A Huawei anunciou um reforço expressivo em pesquisa e desenvolvimento voltado à direção inteligente. Segundo executivos, a empresa vai destinar mais de US$ 10 bilhões nos próximos cinco anos para ampliar capacidade de computação usada no treinamento de sistemas autônomos. Para 2026, a companhia informou um pacote de 18 bilhões de iuanes em P&D do segmento, dos quais 10 bilhões de iuanes foram alocados especificamente para poder de computação neste ano.
A movimentação consolida a estratégia da Huawei como fornecedora de tecnologias para carros elétricos inteligentes e amplia sua presença em parcerias com montadoras — 38 modelos com soluções da empresa foram exibidos no evento em Pequim, incluindo colaborações com Audi e Toyota. O avanço ajuda marcas chinesas como Aito a subir na cadeia de valor: dados citados pela fabricante mostram que Aito superou tradicionais alemãs no mercado doméstico de veículos acima de 500.000 iuanes em 2024 e 2025.

Dados para análise:
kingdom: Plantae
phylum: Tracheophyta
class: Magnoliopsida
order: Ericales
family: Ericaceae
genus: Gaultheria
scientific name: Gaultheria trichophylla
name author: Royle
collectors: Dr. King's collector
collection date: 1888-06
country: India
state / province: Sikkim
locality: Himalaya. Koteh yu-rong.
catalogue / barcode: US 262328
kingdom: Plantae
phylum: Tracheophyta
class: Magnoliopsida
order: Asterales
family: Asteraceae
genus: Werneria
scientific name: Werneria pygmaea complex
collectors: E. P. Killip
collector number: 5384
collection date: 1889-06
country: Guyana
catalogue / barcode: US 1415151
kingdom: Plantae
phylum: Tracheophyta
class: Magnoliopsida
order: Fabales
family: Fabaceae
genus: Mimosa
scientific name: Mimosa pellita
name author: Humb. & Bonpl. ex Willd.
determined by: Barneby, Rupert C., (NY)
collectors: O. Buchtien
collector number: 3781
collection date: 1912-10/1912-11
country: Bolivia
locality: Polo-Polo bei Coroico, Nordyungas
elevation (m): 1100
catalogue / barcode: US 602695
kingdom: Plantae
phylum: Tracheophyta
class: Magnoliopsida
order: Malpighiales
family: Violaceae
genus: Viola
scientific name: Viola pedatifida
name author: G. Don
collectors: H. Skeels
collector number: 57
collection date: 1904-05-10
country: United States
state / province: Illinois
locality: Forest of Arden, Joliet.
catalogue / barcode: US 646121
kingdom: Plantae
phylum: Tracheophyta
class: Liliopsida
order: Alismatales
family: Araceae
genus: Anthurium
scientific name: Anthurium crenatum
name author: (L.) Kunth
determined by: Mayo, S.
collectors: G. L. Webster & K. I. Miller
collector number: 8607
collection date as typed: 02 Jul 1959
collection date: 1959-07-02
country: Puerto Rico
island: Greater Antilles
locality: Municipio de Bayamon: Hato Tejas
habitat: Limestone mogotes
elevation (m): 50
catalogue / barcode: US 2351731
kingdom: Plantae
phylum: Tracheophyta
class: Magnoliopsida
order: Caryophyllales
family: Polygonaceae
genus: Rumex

Instrução de trabalho: Continue o texto sobre o investimento da Huawei em direção inteligente a partir da última frase apresentada.

Sua resposta:
Do ponto de vista econômico, o setor automotivo segue sendo uma parcela menor do portfólio da Huawei, mas o mais dinâmico: a receita relacionada ao segmento cresceu 72% em 2025, alcançando 45 bilhões de iuanes, enquanto a receita total subiu 2,2% para 880,9 bilhões de iuanes. A aposta em grande escala na computação para direção inteligente pode acelerar ganho de participação e margens para parceiros, mas também implica custo crescente em capital e competição mais acirrada com fornecedores globais de software e semicondutores.
O movimento tem efeitos claros no mercado chinês e sinais políticos e comerciais para rivais estrangeiros: a combinação de tecnologia própria, parcerias industriais e poder de investimento torna o ecossistema local mais competitivo em produtos premium. Para investidores e concorrentes, resta observar se o ritmo de gastos traz retorno sustentável em vendas e lucro, ou se exigirá ajustes de preço, estrutura de parcerias e maior concentração de investimento em capacidade de produção e chips.